Most PopularIn terms of our holidays, we’re a big lamb family. You’ve got your lemon potatoes, you’ve got your classic Greek salad, and a big-ass tub of tzatziki. And when I’m eating healthy, it’s easy to make healthy Greek food. When I lost a lot of weight during the pandemic, one of my go-to meals was chicken souvlaki and a modified, less-olive-oil-heavy tzatziki made with zero-fat Greek yogurt and a bunch of garlic. And a lot of Greek food is grilled—grilled calamari instead of fried. So when I’m in the zone, I end up having a lot of Greek food.
So this is the season for New Year’s resolutions. Any thoughts on them? And have you made some for 2023?
I don’t know if you can print this, but my resolution for the last five years running has been double the bread, double the head. And that’s pretty much it: let’s get twice as rich and let’s get sucked off twice as much.
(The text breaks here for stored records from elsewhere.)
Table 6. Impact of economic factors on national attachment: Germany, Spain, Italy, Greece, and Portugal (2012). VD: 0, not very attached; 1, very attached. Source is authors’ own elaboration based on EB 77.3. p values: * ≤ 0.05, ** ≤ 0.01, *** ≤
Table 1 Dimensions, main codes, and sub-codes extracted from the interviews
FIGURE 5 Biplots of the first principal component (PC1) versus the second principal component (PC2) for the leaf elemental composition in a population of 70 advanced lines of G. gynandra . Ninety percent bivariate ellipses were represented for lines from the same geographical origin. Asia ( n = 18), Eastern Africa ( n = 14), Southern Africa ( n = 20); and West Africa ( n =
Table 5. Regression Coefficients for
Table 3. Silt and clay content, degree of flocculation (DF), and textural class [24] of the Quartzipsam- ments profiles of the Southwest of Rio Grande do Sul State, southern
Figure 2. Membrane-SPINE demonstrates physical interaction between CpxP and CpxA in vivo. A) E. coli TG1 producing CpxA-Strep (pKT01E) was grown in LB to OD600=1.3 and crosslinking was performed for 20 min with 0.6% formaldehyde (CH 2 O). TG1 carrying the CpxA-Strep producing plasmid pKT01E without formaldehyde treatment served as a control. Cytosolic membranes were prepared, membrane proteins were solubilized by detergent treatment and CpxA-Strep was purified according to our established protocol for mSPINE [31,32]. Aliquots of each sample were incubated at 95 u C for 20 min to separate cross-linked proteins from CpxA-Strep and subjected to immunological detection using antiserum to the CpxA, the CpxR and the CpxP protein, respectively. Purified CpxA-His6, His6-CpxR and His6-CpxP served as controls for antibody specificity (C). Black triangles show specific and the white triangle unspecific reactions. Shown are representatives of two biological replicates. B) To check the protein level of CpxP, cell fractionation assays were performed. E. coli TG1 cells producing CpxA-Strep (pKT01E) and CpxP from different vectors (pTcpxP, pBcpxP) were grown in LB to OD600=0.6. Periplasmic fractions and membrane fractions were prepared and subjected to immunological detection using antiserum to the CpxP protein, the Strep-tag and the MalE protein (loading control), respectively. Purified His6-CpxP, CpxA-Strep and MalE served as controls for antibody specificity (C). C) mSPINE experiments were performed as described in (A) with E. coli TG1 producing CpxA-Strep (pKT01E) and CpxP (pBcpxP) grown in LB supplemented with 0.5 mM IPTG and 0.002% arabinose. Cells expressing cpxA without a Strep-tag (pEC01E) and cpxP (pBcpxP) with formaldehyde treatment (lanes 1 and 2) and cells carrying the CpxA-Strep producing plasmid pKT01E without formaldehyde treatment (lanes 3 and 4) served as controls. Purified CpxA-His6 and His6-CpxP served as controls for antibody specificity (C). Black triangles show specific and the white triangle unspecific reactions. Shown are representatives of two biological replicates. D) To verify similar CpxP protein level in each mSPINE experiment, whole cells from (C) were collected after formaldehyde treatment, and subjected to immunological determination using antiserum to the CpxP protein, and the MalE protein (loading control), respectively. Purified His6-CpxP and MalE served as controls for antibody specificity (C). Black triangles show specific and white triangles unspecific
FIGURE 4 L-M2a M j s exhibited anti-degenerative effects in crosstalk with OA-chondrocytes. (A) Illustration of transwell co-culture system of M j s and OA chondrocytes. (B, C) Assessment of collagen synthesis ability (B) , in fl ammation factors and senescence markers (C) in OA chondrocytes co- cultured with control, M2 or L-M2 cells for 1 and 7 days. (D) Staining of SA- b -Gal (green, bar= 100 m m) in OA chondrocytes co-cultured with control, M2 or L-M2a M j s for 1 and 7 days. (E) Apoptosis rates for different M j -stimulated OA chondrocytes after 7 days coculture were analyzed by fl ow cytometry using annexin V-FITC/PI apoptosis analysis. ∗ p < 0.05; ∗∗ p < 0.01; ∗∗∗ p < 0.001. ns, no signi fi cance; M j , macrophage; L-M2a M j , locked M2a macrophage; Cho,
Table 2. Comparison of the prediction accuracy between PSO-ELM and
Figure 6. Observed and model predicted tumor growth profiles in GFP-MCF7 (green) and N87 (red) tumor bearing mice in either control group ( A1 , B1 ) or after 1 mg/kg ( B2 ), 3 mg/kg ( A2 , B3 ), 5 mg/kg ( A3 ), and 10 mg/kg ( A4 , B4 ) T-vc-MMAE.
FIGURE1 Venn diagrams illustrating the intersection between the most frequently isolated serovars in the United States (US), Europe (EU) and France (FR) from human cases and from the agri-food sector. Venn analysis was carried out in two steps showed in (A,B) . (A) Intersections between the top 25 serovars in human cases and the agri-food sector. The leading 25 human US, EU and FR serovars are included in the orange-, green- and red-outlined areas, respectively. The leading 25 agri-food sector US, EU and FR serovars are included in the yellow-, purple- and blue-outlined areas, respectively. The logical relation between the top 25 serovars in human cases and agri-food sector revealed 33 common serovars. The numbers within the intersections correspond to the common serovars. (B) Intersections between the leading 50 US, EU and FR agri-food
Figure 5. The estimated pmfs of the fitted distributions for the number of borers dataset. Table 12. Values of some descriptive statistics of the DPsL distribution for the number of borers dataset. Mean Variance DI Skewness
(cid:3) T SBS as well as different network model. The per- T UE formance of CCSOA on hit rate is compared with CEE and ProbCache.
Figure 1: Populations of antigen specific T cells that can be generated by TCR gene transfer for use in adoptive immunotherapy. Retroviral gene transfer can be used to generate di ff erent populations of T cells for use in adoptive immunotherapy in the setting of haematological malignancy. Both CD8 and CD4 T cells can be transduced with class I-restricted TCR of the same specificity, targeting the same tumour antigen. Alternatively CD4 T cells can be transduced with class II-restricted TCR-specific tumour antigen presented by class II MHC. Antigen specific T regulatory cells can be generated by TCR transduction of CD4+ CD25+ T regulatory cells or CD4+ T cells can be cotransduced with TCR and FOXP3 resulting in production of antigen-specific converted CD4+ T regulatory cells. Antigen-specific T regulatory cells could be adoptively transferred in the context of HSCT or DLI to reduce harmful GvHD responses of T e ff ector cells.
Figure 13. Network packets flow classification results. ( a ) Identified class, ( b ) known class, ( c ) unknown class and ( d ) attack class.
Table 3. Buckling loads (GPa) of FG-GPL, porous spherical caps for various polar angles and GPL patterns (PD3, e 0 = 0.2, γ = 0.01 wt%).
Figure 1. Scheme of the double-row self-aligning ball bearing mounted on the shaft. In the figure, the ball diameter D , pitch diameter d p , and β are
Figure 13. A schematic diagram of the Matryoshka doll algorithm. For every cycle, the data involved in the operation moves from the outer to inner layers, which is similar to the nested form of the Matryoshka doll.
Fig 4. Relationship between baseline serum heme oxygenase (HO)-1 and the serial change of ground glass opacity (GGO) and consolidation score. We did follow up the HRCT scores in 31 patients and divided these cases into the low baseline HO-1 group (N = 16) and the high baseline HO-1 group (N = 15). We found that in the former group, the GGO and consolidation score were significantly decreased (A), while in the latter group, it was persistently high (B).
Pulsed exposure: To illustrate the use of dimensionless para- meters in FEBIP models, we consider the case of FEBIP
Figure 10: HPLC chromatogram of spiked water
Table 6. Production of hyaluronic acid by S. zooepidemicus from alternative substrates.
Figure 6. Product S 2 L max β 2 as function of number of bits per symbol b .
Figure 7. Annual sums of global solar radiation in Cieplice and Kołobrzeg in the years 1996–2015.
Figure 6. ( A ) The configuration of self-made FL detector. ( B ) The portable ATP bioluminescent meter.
In terms of the weight-loss stuff, honestly, winter seems like such a bad time to make a life change. If it were a boxing match, you’d be in the corner getting wailed on, trying to let your opponent punch himself out. In a weird way, it doesn’t feel like the beginning of the year to me because the comedy calendar, fall and winter are when the tours get real good. The summer feels like time off. In my head, I think I’m just better with the school-year calendar. [Laughs.] The time to start over is the summer. I’m not going to get into the shape I want over two weeks, but I want to get some healthy habits, reestablish some things, and be ready for the Fat Rascal Tour. Be a little healthier, you know?